On l’attendait depuis longtemps. Kamel Daoud, qui signe chaque semaine une chronique dans l’hebdomadaire Le Point, une chronique courageuse qui le met au ban de son pays d’origine, l’Algérie, et d’une grande partie de la communauté musulmane, revient après des années au roman. Le titre : Houris. Chez Gallimard. Définition d’Houri : femme très belle promise aux bons musulmans qui accéderont au paradis. Titre évocateur, titre provocateur : dans ce roman, il ne s’agit que de cela, des femmes. Des femmes en Algérie ; des femmes sous la guerre civile des années quatre-vingtdix ; des femmes algériennes d’aujourd’hui ; des femmes honnies, des femmes souffrantes, des femmes battues, des femmes torturées, des femmes dans un Islam qui sont des sous-hommes. Des bêtes. Des rats. Ce roman est une déclaration d’amour à l’endroit de ces femmes algériennes ; un hymne à leur beauté, à leur intelligence, à leur dignité. Et, bien sûr, à travers cet hymne, un Daoud qui brandit son épée, donne l’estocade à un pays, à une religion qui déconsidèrent les femmes. Les maltraitent, les humilient.

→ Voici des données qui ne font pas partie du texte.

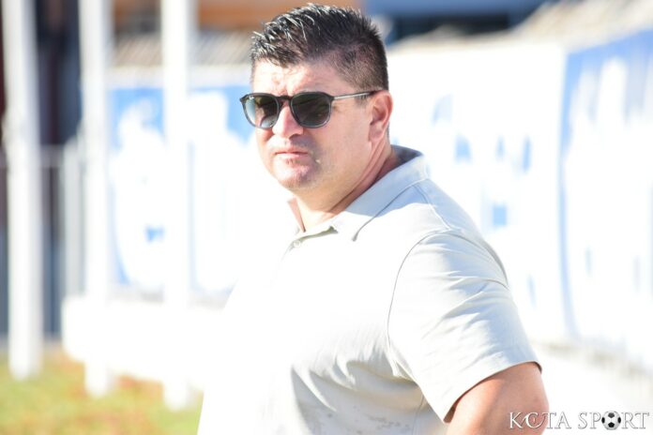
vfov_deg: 4.4
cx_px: 326
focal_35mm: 315
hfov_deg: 6.5
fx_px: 5713
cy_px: 218
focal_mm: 210
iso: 800
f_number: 5.6
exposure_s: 1/1000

Le lecteur suivra l’histoire d’Aube, une jeune algérienne égorgée le 31 décembre 1999 par des islamistes, dans son village de Had Chekala, dans les régions montagneuses du nord de l’Algérie. Elle avait cinq ans. Et depuis, vit avec une canule en lieu et place de sa gorge. La pauvre est ainsi muette. Elle se lance dans un long monologue intérieur, colonne vertébrale du livre, à destination de sa fille qui en est au stade du foetus. Tout au long du roman, la question de savoir si elle doit avorter se pose. Et elle y est plutôt encline, car la vie qu’elle décrit des femmes en Algérie est abominable. Elle semble ne pas vouloir lui faire endurer ce qu’elle a vécu et ce qu’elle vit encore comme femme libre. Une odyssée à travers l’Algérie, d’Oran à Had Chekala, se met alors en place. Aube souhaite revenir sur les lieux du crime, où elle fut égorgée mais aussi où sa soeur fut assassinée. Odyssée prétexte à raconter l’Algérie de l’Indépendance, histoire nous dit Daoud, sans cesse racontée comme un fait de gloire anti-français. Mais prétexte aussi à rappeler l’horreur de la guerre civile des années quatre-vingt-dix. Une guerre oubliée, mise sous le boisseau au nom de la Réconciliation, comme si rien ne s’était passé. Et l’on comprend, tant Daoud y revient souvent, que ce roman est une pierre de l’édifice mémoriel de l’histoire algérienne. Le pays nous dit Daoud à travers ce roman, doit se souvenir. Doit intégrer ces dix années de terreur islamiste. Car comme pour Aube, comme pour Aïssa- celui qui la conduit à Had Chekala, libraire qui a perdu une jambe pendant la guerre civile, et qui à partir d’un chiffre est capable de citer une date, un lieu, et le nombre de personnes tuées par les islamistes-, cette histoire ne passe pas. Et le pays semble coincé dans un archaïsme qu’Aube, femme non voilée, (le voile ? « un cercueil dans les cheveux ») portant le pantalon, met à jour par sa seule existence. 

D’une plume lyrique mais tenue, baroque mais bornée, métaphorique, Daoud signe un grand roman. Un grand roman âpre, sombre, rugueux. Un grand roman hypnotique, comme un serpent qui ne cesse de tournoyer autour de l’effroi du 31 décembre 1999. Qui ne cesse, bien que les descriptions des paysages d’Oran soient magnifiques (« paradis caché derrière le ciel »), de portraiturer une Algérie cauchemardesque. En proie aux flammes du passé, mais aussi du présent, flammes religieuses dont les femmes arabes pâtissent.

Chers jurés Goncourt, vous avez là un livre tant du point de vue littéraire que politique, passionnant. Ne passez pas à côté.